In [37]:
from pathlib import Path

import torch
import torch.nn as nn
import torch.nn.functional as F
from datasets import DatasetDict, load_dataset
from huggingface_hub import HfFolder
from transformers import (
    AutoModelForSequenceClassification,
    AutoTokenizer,
    DataCollatorWithPadding,
    Trainer,
    TrainingArguments,
)

In [30]:
student_id = "google/bert_uncased_L-2_H-128_A-2"
teacher_id = "textattack/bert-base-uncased-SST-2"

repo_name = "tiny-bert-sst2-distilled"

cache_dir = Path(".cache")
output_dir = Path("output")

## Check Teacher and Student tokenizer output
Knowledge distillation will only work if `Teacher` and `Student` have the same tokenizer!

In [13]:
teacher_tokenizer = AutoTokenizer.from_pretrained(teacher_id, cache_dir=cache_dir)
student_tokenizer = AutoTokenizer.from_pretrained(student_id, cache_dir=cache_dir)

sample = "Sample that tests the tokenizer"

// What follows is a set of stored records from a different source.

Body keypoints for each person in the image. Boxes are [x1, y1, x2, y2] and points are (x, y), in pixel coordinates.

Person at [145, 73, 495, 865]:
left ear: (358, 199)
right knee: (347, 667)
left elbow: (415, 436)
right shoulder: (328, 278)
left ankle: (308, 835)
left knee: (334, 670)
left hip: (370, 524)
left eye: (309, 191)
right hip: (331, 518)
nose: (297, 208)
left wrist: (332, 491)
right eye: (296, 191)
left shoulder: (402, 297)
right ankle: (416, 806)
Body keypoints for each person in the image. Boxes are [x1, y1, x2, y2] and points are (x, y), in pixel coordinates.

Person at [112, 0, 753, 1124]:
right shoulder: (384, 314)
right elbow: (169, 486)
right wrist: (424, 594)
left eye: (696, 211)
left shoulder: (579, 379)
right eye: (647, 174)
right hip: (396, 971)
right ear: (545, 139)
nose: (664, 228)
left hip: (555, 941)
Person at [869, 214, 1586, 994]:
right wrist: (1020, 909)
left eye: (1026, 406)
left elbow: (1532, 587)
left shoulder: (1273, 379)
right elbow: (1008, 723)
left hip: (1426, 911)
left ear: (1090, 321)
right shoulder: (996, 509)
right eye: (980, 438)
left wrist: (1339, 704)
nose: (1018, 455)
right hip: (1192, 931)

assert teacher_tokenizer(sample) == student_tokenizer(
    sample
), "Tokenizers are different"

## Dataset
[Stanford Sentiment Treebank v2 (SST-2)](https://paperswithcode.com/dataset/sst) <br>
Labels: positive/negative

In [8]:
dataset_id = "glue"
dataset_config = "sst2"

In [15]:
dataset = load_dataset(dataset_id, dataset_config, cache_dir=cache_dir)

In [17]:
dataset["train"]

Dataset({
    features: ['sentence', 'label', 'idx'],
    num_rows: 67349
})

### Pre-processing and Tokenization
Converting dataset text into token IDs

In [22]:
def process(example: DatasetDict) -> DatasetDict:
    tokenized_inputs = teacher_tokenizer(
        example["sentence"], truncation=True, max_length=512
    )
    return tokenized_inputs

In [20]:
type(dataset)

datasets.dataset_dict.DatasetDict

In [23]:
tokenized_dataset = dataset.map(process, batched=True)
tokenized_dataset = tokenized_dataset.rename_column("label", "labels")

tokenized_dataset["test"].features

Map:   0%|          | 0/67349 [00:00<?, ? examples/s]

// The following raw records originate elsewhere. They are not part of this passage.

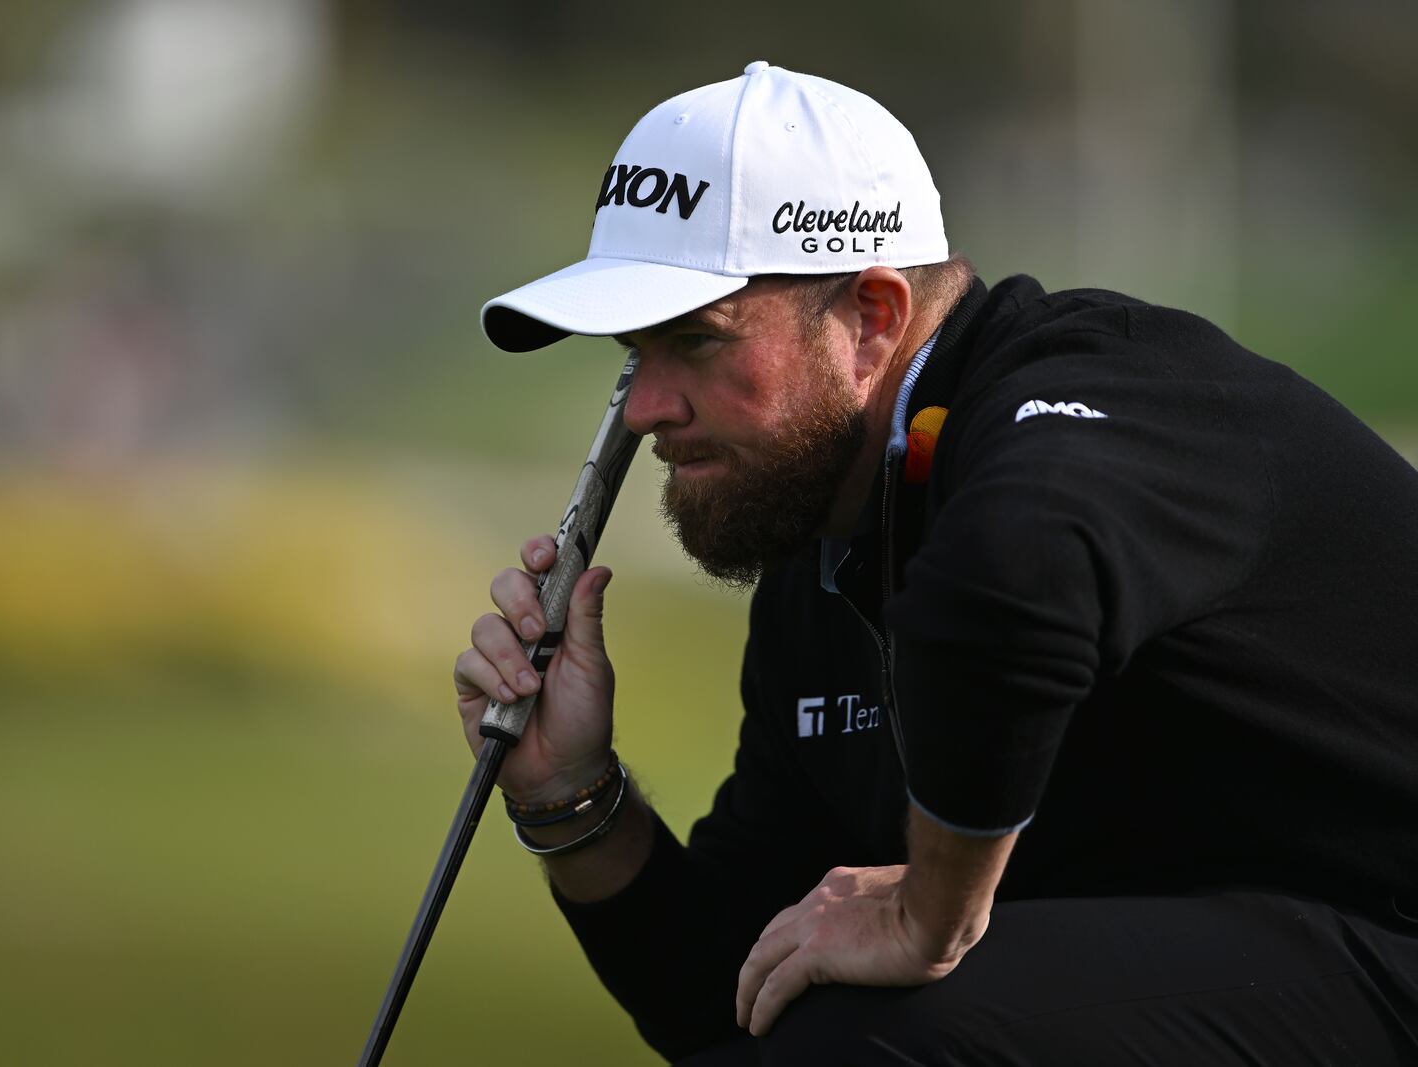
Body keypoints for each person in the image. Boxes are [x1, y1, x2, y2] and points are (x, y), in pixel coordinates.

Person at [452, 61, 1418, 1065]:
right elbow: (729, 996)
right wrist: (571, 798)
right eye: (630, 353)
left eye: (693, 342)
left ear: (872, 316)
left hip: (1389, 940)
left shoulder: (1086, 393)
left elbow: (1012, 582)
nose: (646, 405)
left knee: (870, 1041)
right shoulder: (824, 560)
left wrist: (928, 909)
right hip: (1297, 979)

Map:   0%|          | 0/872 [00:00<?, ? examples/s]

Map:   0%|          | 0/1821 [00:00<?, ? examples/s]

{'sentence': Value(dtype='string', id=None),
 'labels': ClassLabel(names=['negative', 'positive'], id=None),
 'idx': Value(dtype='int32', id=None),
 'input_ids': Sequence(feature=Value(dtype='int32', id=None), length=-1, id=None),
 'token_type_ids': Sequence(feature=Value(dtype='int8', id=None), length=-1, id=None),
 'attention_mask': Sequence(feature=Value(dtype='int8', id=None), length=-1, id=None)}

## Model Distillation with `PyTorch` and `DistillationTrainer`

In [25]:
class DistillationTrainingArguments(TrainingArguments):
    def __init__(self, *args, alpha=0.5, temperature=2.0, **kwargs):
        super().__init__(*args, **kwargs)
        self.alpha = alpha
        self.temperature = temperature

In [26]:
class DistillationTrainer(Trainer):
    def __init__(self, *args, teacher_model=None, **kwargs):
        super().__init__(*args, **kwargs)
        self.teacher = teacher_model
        self._move_model_to_device(self.teacher, self.model.device)
        self.teacher.eval()

    def compute_loss(
        self, model, inputs, return_outputs: bool = False, num_items_in_batch=None
    ):
        outputs_student = model(**inputs)
        student_loss = outputs_student.loss

        with torch.no_grad():
            outputs_teacher = self.teacher(**inputs)

        assert (
            outputs_student.logits.size() == outputs_teacher.logits.size()
        ), "Logits size of student and teacher should match, student: {}, teacher: {}".format(
            outputs_student.logits.size(), outputs_teacher.logits.size()
        )

        # Soften probabilities and compute distillation loss
        loss_function = nn.KLDivLoss(reduction="batchmean")
        loss_logits = loss_function(
            F.log_softmax(outputs_student.logits / self.args.temperature, dim=-1),
            F.softmax(outputs_teacher.logits / self.args.temperature, dim=-1),
        ) * (self.args.temperature**2)
        # Weighted student loss
        loss = self.args.alpha * student_loss + (1 - self.args.alpha) * loss_logits
        return (loss, outputs_student) if return_outputs else loss

### Hyperparameters Definition

In [None]:
labels = tokenized_dataset["train"].features["labels"].names
# labels: ['negative', 'positive']
num_labels = len(labels)
label2id = {label: i for i, label in enumerate(labels)}
id2label = {i: label for label, i in label2id.items()}

training_args = DistillationTrainingArguments(
    output_dir=output_dir,
    num_train_epochs=7,
    per_device_train_batch_size=128,
    per_device_eval_batch_size=128,
    fp16=True,
    learning_rate=6e-5,
    seed=33,
    # Logging and evaluation strategy
    logging_dir=output_dir / "logs",
    logging_strategy="epoch",
    evaluation_strategy="epoch",
    save_strategy="epoch",
    save_total_limit=2,
    load_best_model_at_end=True,
    metric_for_best_model="accuracy",
    report_to="tensorboard",
    # Push to hub parameters
    push_to_hub=False,
    # hub_strategy="every_save",
    # hub_model_id=repo_name,
    # hub_token=HfFolder.get_token(),
    # Distillation parameters
    alpha=0.5,
    temperature=4.0,
)